TheVerge is reporting that Microsoft is planning to launch a 4GB Xbox 360 + Kinect + Xbox Live Gold bundle as soon as next week that’s just $100. The catch? Taking a page from mobile and cable providers, Xbox wants you to sign up for a $15/month subscription.
Is this the future of console gaming? No longer buying a console outright, but instead subsidizing the costs with a low purchase price and a monthly subscription contract?
No doubt seeing the success that mobile carriers like AT&T and Verizon, along with cable providers like Time Warner, Comcast, and DirecTV, have enjoyed with monthly subscription plans, Microsoft is looking to get in on the action. Their proposed $15 monthly fee would include a two-year contract, a two-year warranty, full Xbox Live Gold service access, and maybe some kind of streaming TV content from Microsoft’s cable partners and/or sports package providers.
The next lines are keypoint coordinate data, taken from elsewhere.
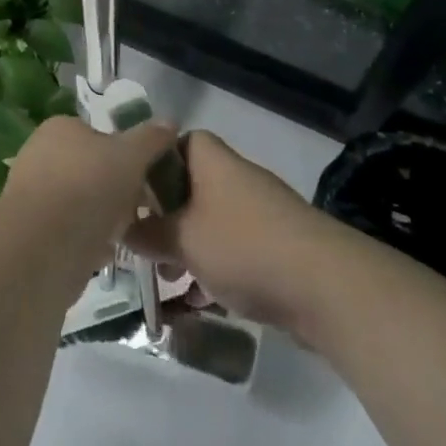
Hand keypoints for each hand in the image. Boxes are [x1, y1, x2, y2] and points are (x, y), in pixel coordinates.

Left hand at [0, 115, 178, 272]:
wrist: (42, 248)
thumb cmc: (88, 187)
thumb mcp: (130, 155)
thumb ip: (151, 138)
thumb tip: (169, 123)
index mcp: (60, 128)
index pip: (100, 134)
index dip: (127, 153)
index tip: (148, 175)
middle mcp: (42, 154)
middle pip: (93, 168)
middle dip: (119, 188)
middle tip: (143, 207)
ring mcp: (34, 194)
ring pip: (83, 201)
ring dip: (106, 216)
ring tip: (128, 231)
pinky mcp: (33, 231)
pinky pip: (71, 229)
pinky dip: (89, 239)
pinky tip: (107, 251)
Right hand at [125, 131, 334, 335]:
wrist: (323, 285)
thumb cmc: (243, 246)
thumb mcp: (182, 239)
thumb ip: (148, 233)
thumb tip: (122, 228)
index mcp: (210, 160)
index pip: (174, 144)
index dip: (150, 166)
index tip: (130, 197)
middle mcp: (234, 177)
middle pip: (188, 187)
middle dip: (164, 218)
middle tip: (143, 246)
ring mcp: (258, 211)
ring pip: (209, 222)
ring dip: (186, 248)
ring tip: (167, 281)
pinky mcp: (275, 245)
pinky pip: (232, 249)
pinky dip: (213, 269)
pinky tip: (199, 301)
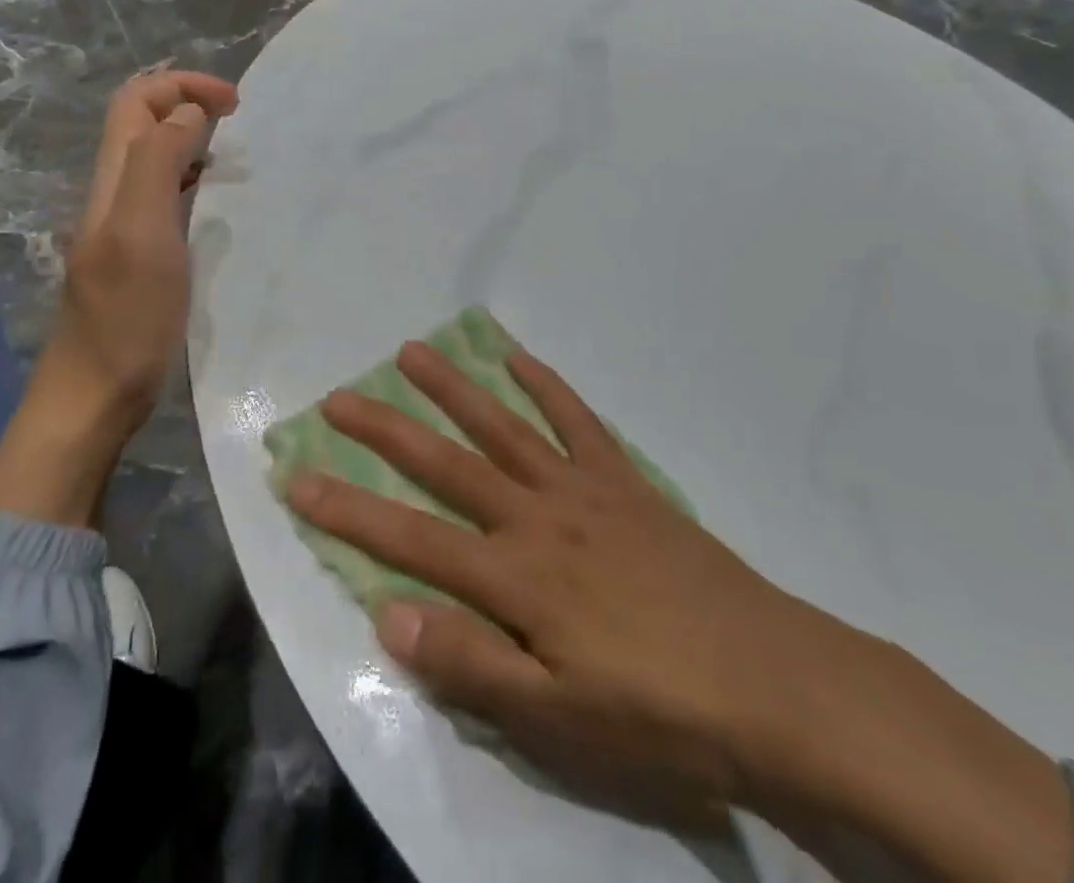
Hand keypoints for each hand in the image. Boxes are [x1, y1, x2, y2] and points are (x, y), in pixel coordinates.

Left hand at [0, 68, 237, 525]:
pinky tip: (219, 201)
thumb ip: (157, 162)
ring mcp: (125, 225)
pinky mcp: (139, 255)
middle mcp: (114, 193)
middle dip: (188, 102)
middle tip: (239, 120)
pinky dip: (194, 178)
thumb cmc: (126, 317)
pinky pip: (166, 195)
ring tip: (236, 152)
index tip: (235, 103)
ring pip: (154, 157)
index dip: (182, 85)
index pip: (136, 100)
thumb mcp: (141, 232)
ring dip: (192, 139)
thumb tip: (188, 113)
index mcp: (113, 180)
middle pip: (141, 122)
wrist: (95, 395)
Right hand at [283, 340, 813, 831]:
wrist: (776, 687)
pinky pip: (578, 422)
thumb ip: (471, 663)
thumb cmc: (661, 715)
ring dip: (453, 388)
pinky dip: (546, 386)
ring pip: (502, 426)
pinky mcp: (624, 483)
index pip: (409, 538)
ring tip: (412, 352)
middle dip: (385, 429)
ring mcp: (583, 490)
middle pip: (445, 463)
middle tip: (339, 395)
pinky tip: (517, 357)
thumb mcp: (560, 721)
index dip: (347, 509)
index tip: (297, 477)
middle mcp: (538, 516)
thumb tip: (386, 612)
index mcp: (516, 575)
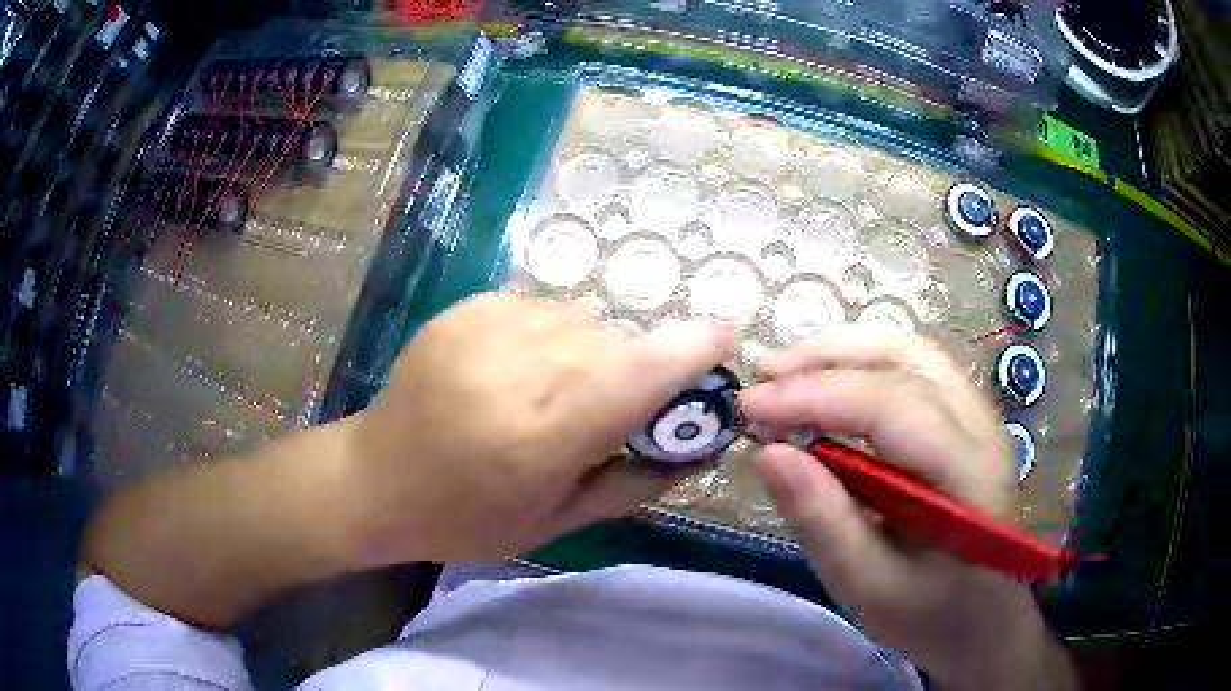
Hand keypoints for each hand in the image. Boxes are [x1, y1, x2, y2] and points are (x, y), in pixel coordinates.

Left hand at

Backing out of the deal before your 2-year agreement is complete will incur a penalty fee.
On the plus side: you’ll be getting the sexier “Xbox Slim” model that was first unveiled a couple of years ago. That’s mighty enticing for newbies as well as original-flavor Xbox 360 owners who still have to deal with a noisy machine, no built-in wifi, and the Red Ring of Death. You’ll also get your very own Kinect, which is pretty darn exciting, because that $100 price tag for the entire bundle (not counting the monthly fee) is $50 less than just the Kinect sensor itself currently costs. A Gold account is always a big bonus as well, particularly for multiplayer gamers.
But on the downside: you’re paying more in the long run. A standard 4GB Xbox 360 with Kinect bundled in sells for a MSRP of $299. Xbox Live Gold accounts are $5 a month, so for 24 months, that’s $120. $299 + $120 = $419. By contrast, with this proposed monthly plan you’d pay $100 for the hardware + $360 for two years of the monthly fee = $460. It’s about $40 more in the end, but on the other hand, spreading out the payments this way is something that many people will have a much easier time coming up with.
What’s really provocative about this whole thing is what it could mean for Microsoft’s third-generation Xbox. For example, would Microsoft consider upgrading your current system with their next-gen system when it comes out? Even if there’s an upgrade fee of $100 or something, it could be considerably cheaper than purchasing the new console flat out.
It should be interesting to see how this plays out. It’s still considered hearsay at this point, but TheVerge is usually very reliable. Microsoft is playing their usual “no comment on rumors or speculation” card, at least for now.